**Records shown**
*** Begin section ***

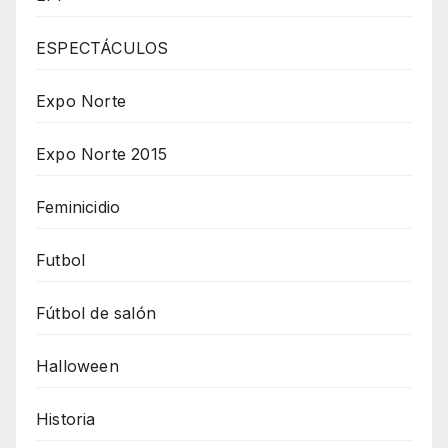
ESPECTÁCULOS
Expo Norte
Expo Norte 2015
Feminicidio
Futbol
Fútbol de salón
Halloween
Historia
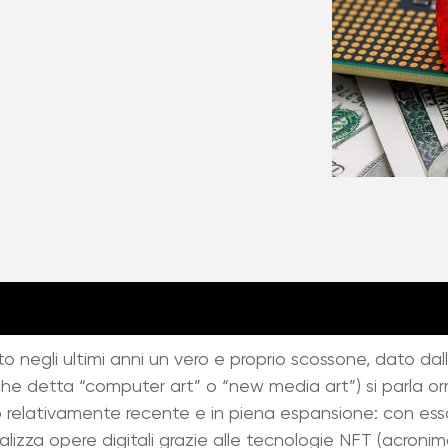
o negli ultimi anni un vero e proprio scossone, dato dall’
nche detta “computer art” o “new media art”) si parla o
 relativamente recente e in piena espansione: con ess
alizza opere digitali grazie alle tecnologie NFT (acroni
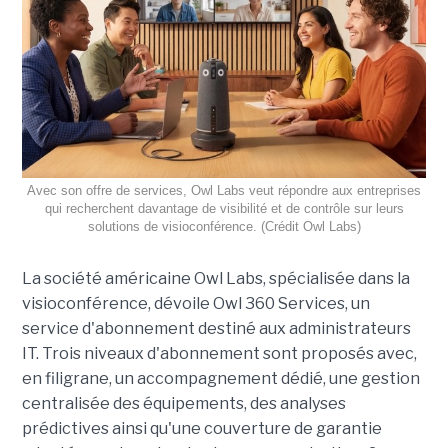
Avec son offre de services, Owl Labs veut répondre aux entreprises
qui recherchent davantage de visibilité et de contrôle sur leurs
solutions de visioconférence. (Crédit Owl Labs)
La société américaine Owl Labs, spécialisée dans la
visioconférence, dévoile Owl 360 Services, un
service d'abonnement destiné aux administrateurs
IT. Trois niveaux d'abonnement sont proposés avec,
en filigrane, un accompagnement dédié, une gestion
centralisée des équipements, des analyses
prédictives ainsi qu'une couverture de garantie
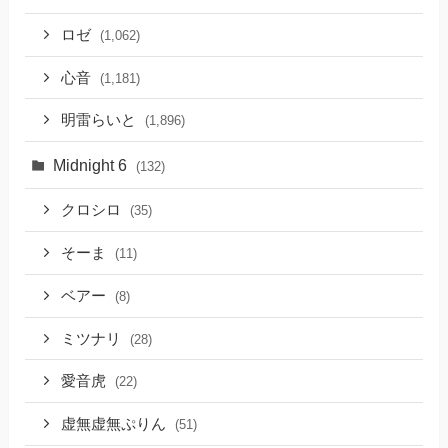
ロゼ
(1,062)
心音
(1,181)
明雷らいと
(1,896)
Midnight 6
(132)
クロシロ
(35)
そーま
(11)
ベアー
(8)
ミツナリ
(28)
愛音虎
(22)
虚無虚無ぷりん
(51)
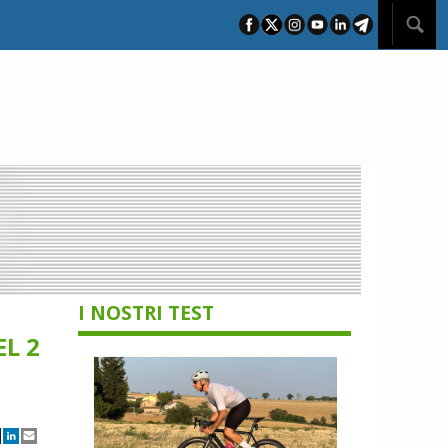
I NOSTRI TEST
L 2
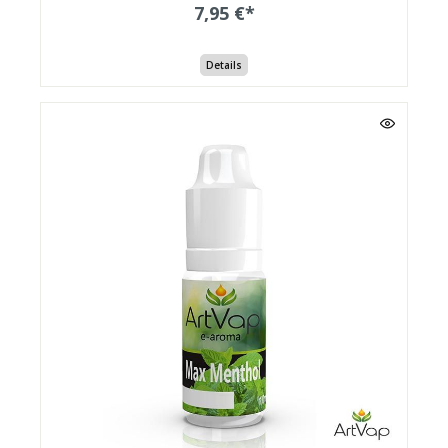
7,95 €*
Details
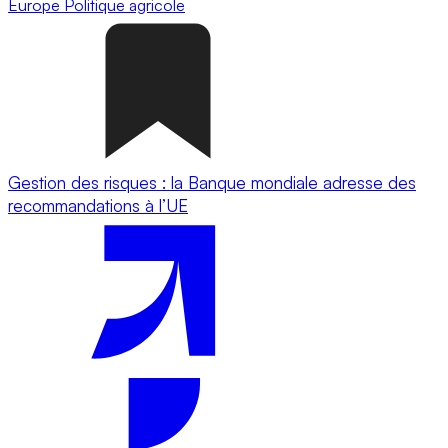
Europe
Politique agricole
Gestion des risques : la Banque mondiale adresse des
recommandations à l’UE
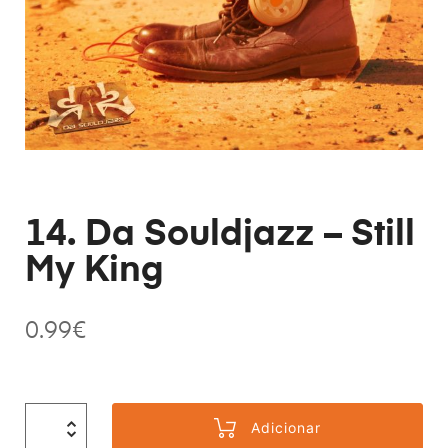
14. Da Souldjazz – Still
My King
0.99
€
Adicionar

*** End section ***
*** Begin section ***

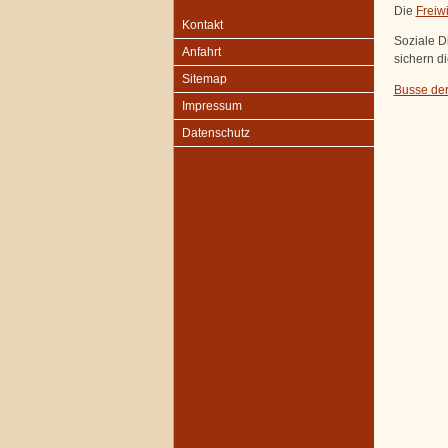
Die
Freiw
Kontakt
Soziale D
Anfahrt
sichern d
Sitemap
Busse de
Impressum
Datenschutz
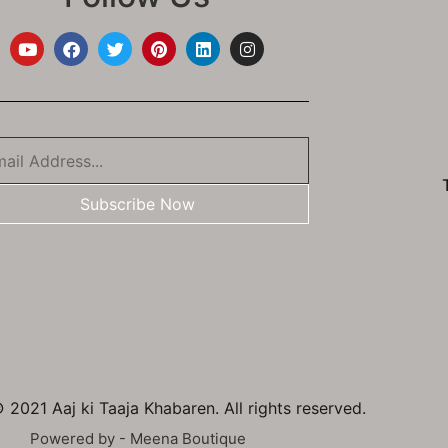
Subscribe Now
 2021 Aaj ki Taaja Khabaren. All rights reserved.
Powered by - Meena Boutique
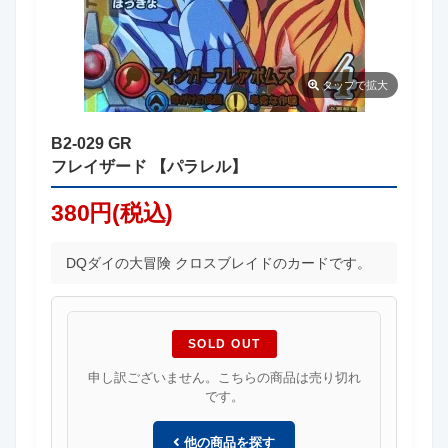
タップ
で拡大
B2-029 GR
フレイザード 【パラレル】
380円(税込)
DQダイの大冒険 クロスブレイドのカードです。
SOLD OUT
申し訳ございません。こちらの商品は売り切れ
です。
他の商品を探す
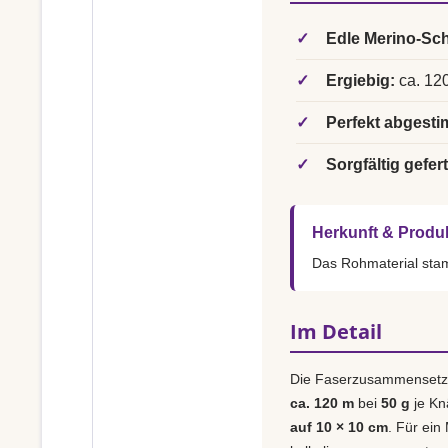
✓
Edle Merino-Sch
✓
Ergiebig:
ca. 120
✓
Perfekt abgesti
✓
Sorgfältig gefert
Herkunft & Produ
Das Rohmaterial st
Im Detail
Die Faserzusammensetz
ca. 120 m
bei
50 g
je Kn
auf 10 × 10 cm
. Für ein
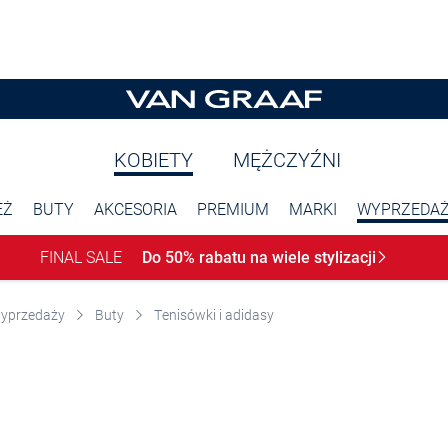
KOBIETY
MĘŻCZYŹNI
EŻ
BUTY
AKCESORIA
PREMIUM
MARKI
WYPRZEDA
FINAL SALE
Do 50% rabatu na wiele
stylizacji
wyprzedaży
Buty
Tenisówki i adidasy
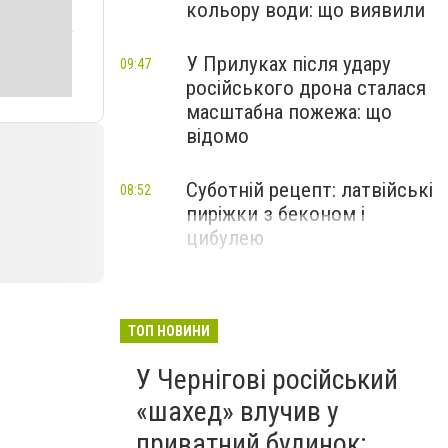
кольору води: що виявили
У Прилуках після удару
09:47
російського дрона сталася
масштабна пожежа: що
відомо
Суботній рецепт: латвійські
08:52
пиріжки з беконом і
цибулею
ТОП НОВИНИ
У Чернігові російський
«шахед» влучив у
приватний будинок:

*** End section ***

**Exercise**
State how many lines in the records above contain the word "abonnement". Give nothing but the number.

**Task solution**
2